If the alleged psychics could make contact with disembodied souls, then we’d have a vital piece in the puzzle about the possibility of life after death, the existence of souls, and God. But without exception, they all seem to be liars, frauds, dupes, or just seriously confused.
Many people have claimed to be able to communicate with the dead. If the dead person’s body is long gone in the cemetery, yet we are able to continue to talk to them, then that might constitute evidence for the autonomy of the soul. Again, the problem is that so many of these cases have been exposed. The reasonable person is in a similar position to the one that Hume said we are concerning miracles. Evidence showing the dependence of the mind on the brain is ubiquitous. If someone makes a paranormal claim that contradicts that evidence, then we must ask ourselves: Is it more likely that the person claiming to have had an out-of-body experience or contact with a non-physical soul is lying, deceived, mistaken, or that they are correct? Those who claim to be contacting the dead through séances or psychic means are often using magicians’ cold reading techniques to draw information from living relatives who want to make contact. In many cases, the psychic has even surreptitiously researched information to give back to the bereaved. On the popular television show, Crossing Over, John Edward typically interviews audience members before the cameras go on to find out who they want to contact and what they want to know. Then hours of vague questions, shotgun predictions, and stabs in the dark are filmed and edited down to give the appearance that Edward was able to give detailed and unprompted information about the sought after dead person. The television audience does not get to see the rest of the evidence that makes it clear that Edward is little more than a carnival showman.

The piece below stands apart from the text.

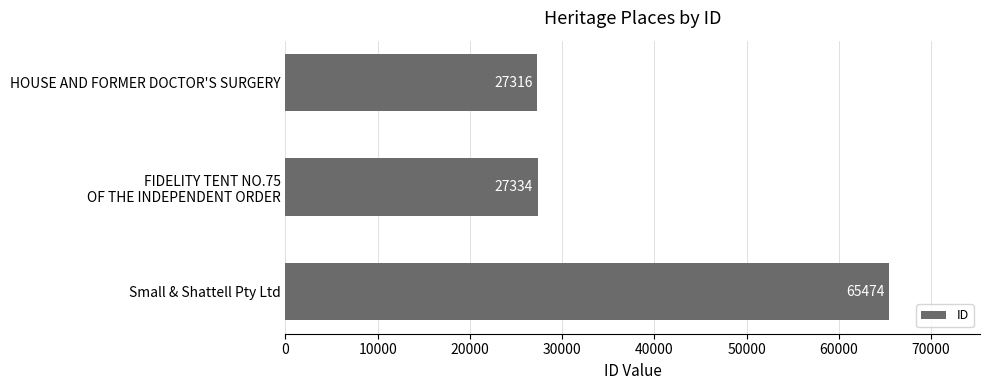

Does the chart contain stacked bars?

No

Fraudulent psychics will also notice subtle body language cues, clothing, facial expressions, and other details about a person for guidance in directing their allegedly psychic inquiry. Given how often they are lying, mistaken, or misguided, anyone claiming to have contacted the world of non-physical souls must meet a substantial burden of proof to show that they are not employing trickery or making a mistake. To date, that burden of proof has not been adequately met. The Internet is awash with embarrassing video footage of the popular psychic Sylvia Browne flubbing one attempt after another to psychically solve crimes and divine information from the dead. In one tragic example, she tells some devastated and mourning parents whose daughter died of a disease that had nothing to do with her heart that she was murdered with a gunshot to the chest. Notice the way that both parents and Montel Williams struggle to find some possible interpretation to make Browne’s blind, vague, groping answers fit the case:
Mother: My daughter Michelle was 17 years old. She’ll be gone 5 years the 21st. Sylvia, I don’t know how she died. Please, if you can, how did she die?

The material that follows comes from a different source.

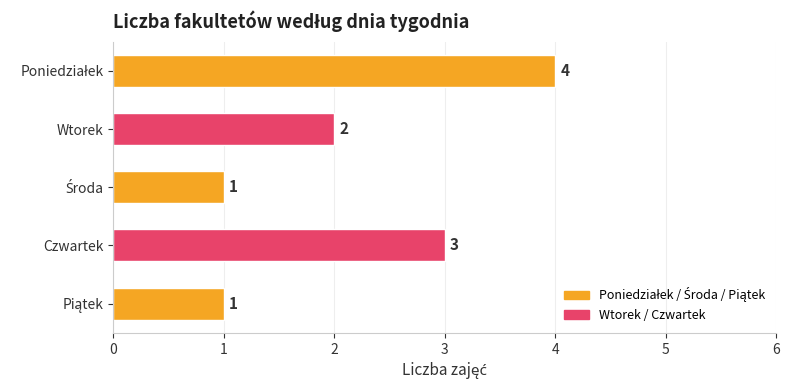

The value at Czwartek is 1. True or false?

False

Sylvia Browne: She was shot.
(Parents looks confused and skeptical.)
Montel Williams: Circumstances around her death?
Mother: She just collapsed in her room.
Sylvia: I don’t know, but something looks like it hit the chest.
(Mother shakes head.)
Mother: They found nothing on the autopsy.
Sylvia Browne: I don’t care, but it looks like something hit her in the chest.
Father: They did an autopsy, they did whatever they do. She was a healthy child. And she just fell out in her in room. Just fell like golf clubs fall over.
Sylvia Browne: I know, just went down. I don’t know but there was something that hit her in the chest. I’m telling you.
Mother: Could it be her heart, Sylvia?
Sylvia Browne: I could have been her heart. But you know, something sharp.
Montel Williams: Let me ask the question—did she play sports?
Montel Williams: Could she have been, in this last year alone, there have been two young men come home from baseball practice having been struck in the chest earlier and died, and there was no bruising.
Sylvia Browne: That’s right, yeah. Was she any place before this when she could have been hit?
Mother: (shaking head) Possibly, but I don’t think so.
Sylvia Browne: Because it seems like it was almost like a shot.
Father: Could it have been toxic shock syndrome?
Sylvia Browne: Yes, it could. She had really long lashes, you know when you look at her sideways. A very straight nose, and a full mouth. A beautiful girl.
By the time they are all done speculating about Browne’s fraudulent reading, they have 4 different hypotheses, none of which seem to fit with the facts: The daughter was shot. She was hit in the chest at sports practice. Something sharp hit her in the chest. Or she had toxic shock syndrome. Then, conveniently, Browne changes the subject to a safe discussion of how beautiful the daughter was.
Browne charges thousands of dollars for her “services.” James Randi has openly contested her as a fraud and repeatedly challenged her to take his $1,000,000 test for psychic or paranormal phenomena. She has refused.